Я умоляла его весь вечер быть доктором Джекилом, хотя бы ради Красной Шапочки, но он не захотел.
Папа заявил, что вообще-то долг мамы состоял в том, чтобы переодеться Ксантиппой. Она же этого не сделала. Она напялила на себя старинное платье восьмидесятых годов прошлого века, принадлежавшее некогда бабушке, и уверяла, что изображает Нору из пьесы Ибсена[79] «Кукольный дом». Но если нам больше хочется, чтобы она была Кристиной Нильссон[80] или королевой Софией[81], то пожалуйста, она может быть также и ими…
Майкен знала, что делала, отложив своё появление, пока все не соберутся. Только мы начали удивляться, где она, собственно говоря, пребывает, как Алида, сунув голову в дверь, доложила:
– Её величество королева Мария Антуанетта Французская[82]!
Мгновение, и в дверном проёме уже стояла Майкен, а мы от удивления и восхищения в состоянии были лишь поднять дикий шум.
Я прекрасно знала, какая замечательная рукодельница Майкен, но всё равно не могла поверить, что она в состоянии создать такое очаровательное одеяние XVIII века из пары старых простынь и мотка кружев. Волосы она собрала в высокую причёску и припудрила. И я никогда не поверю, что подлинная Мария Антуанетта была так же мила, как моя сестра, иначе ни у кого не поднялась бы рука её обезглавить.
– Когда начнём отрубать голову? – деловито, с надеждой в голосе осведомился этот дьявол мистер Хайд.
– О, по-моему, ты, как всегда, можешь довольствоваться тем, что тебе отрубят язык, – ответила Мария Антуанетта и плавно заскользила по комнате, чтобы мы вдоволь повосхищались ею.
Вскоре прибыли наши гости: папин коллега, переодетый Дядюшкой Брэсигом, Аннастина, облачившаяся во фрак своего папы (она изображала «Девушку во фраке»[83]), а также мама и папа Аннастины, наши старинные друзья. Мама Аннастины утверждала, что она – Ма Chère Mère[84]. Дядя Юхан, папа Аннастины, не смог переодеться, но сказал, что он сам собирается написать книгу под названием «Господин Медельсвенсон[85] пускается в разгул» и теперь изображает главный персонаж именно этой книги.

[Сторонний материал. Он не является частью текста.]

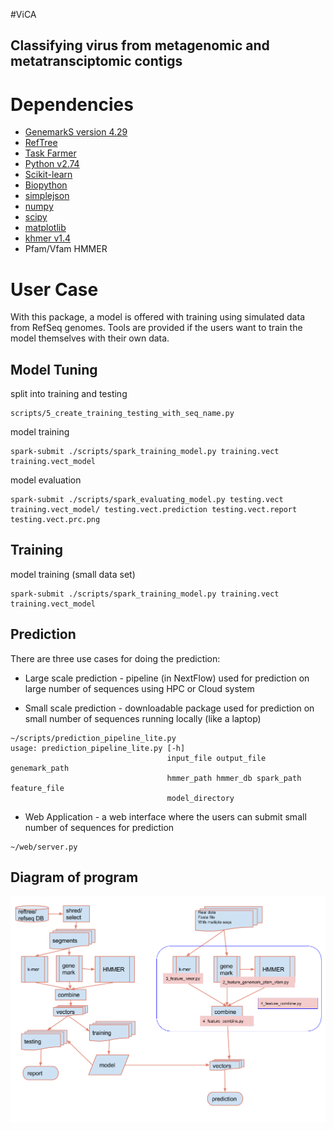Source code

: 
#ViCA
##   Classifying virus from metagenomic and metatransciptomic contigs
 


# Dependencies
* [GenemarkS version 4.29](http://exon.gatech.edu/GeneMark/)
* [RefTree](https://bitbucket.org/berkeleylab/jgi_reftree)
* [Task Farmer](http://jgi.goe.gov)
* [Python v2.74](https://www.python.org/)
* [Scikit-learn](https://scikits.appspot.com/scikit-learn)
* [Biopython](http://biopython.org)
* [simplejson](https://github.com/simplejson/simplejson)
* [numpy](http://www.numpy.org/)
* [scipy](http://www.scipy.org/)
* [matplotlib](http://matplotlib.org/)
* [khmer v1.4](https://pypi.python.org/pypi/khmer/1.4/)
* Pfam/Vfam HMMER

# User Case

With this package, a model is offered with training using simulated data from
RefSeq genomes. Tools are provided if the users want to train the model 
themselves with their own data. 


## Model Tuning
split into training and testing
```angular2html
scripts/5_create_training_testing_with_seq_name.py
```
model training
```angular2html
spark-submit ./scripts/spark_training_model.py training.vect training.vect_model
```

model evaluation
```
spark-submit ./scripts/spark_evaluating_model.py testing.vect training.vect_model/ testing.vect.prediction testing.vect.report testing.vect.prc.png
```


## Training

model training (small data set)
```angular2html
spark-submit ./scripts/spark_training_model.py training.vect training.vect_model
```

## Prediction
There are three use cases for doing the prediction:

- Large scale prediction - pipeline (in NextFlow) used for prediction on large 
number of sequences using HPC or Cloud system

- Small scale prediction  - downloadable package used for prediction on small
number of sequences running locally (like a laptop)
```angular2html
~/scripts/prediction_pipeline_lite.py
usage: prediction_pipeline_lite.py [-h]
                                   input_file output_file genemark_path
                                   hmmer_path hmmer_db spark_path feature_file
                                   model_directory

```


- Web Application - a web interface where the users can submit small number of
sequences for prediction
```angular2html
~/web/server.py
```

## Diagram of program

![Diagram](./doc/images/vica.png)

– Посмотрите только, как я шевелю ушами, – сказал он, шевеля ушами.
Этим искусством он владеет в совершенстве. Йеркер тут же страшно позавидовал ему и всё время упорно тренировался до тех пор, пока не настала пора ему ложиться спать.
Угощение состояло из мороженого, торта, вина, кофе, печенья и вишнёвого ликёра для взрослых.

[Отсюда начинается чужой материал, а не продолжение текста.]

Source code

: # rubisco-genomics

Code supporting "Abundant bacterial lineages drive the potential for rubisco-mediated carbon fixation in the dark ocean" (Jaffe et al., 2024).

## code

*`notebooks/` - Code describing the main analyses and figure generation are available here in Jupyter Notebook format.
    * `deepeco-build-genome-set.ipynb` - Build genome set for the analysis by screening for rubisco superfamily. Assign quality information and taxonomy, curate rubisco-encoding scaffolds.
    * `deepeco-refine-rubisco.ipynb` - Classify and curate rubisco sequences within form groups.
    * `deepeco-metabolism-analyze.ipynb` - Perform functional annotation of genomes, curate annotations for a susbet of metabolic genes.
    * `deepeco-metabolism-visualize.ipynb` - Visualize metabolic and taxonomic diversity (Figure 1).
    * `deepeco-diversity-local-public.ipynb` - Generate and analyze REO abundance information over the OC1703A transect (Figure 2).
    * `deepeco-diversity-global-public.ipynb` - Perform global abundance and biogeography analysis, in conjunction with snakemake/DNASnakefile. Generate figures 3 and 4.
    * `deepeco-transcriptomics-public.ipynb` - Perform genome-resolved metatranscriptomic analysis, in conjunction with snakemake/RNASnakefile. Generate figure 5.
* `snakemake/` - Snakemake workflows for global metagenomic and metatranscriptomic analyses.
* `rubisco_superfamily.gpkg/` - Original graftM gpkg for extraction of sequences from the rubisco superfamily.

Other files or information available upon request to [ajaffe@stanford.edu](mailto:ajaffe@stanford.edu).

Потом мы танцевали, хотя с кавалерами было туго, в особенности после того, как Сократ, Дядюшка Брэсиг и Господин Медельсвенсон сели играть в карты. Сократ один раз ошибся и пустился в долгие объяснения, почему так получилось, но тут Дядюшка Брэсиг сказал:
– Эта защитная речь совершенно недостойна Сократа.
И тогда папа заявил, что Дядюшка Брэсиг – богохульник, раз он говорит о защитной речи Сократа в такой связи. Вообще-то Сократ мёрз в своих двух простынях, и поскольку он немного страдает ревматизмом, то вскоре пошёл и переоделся в свой более тёплый обычный костюм.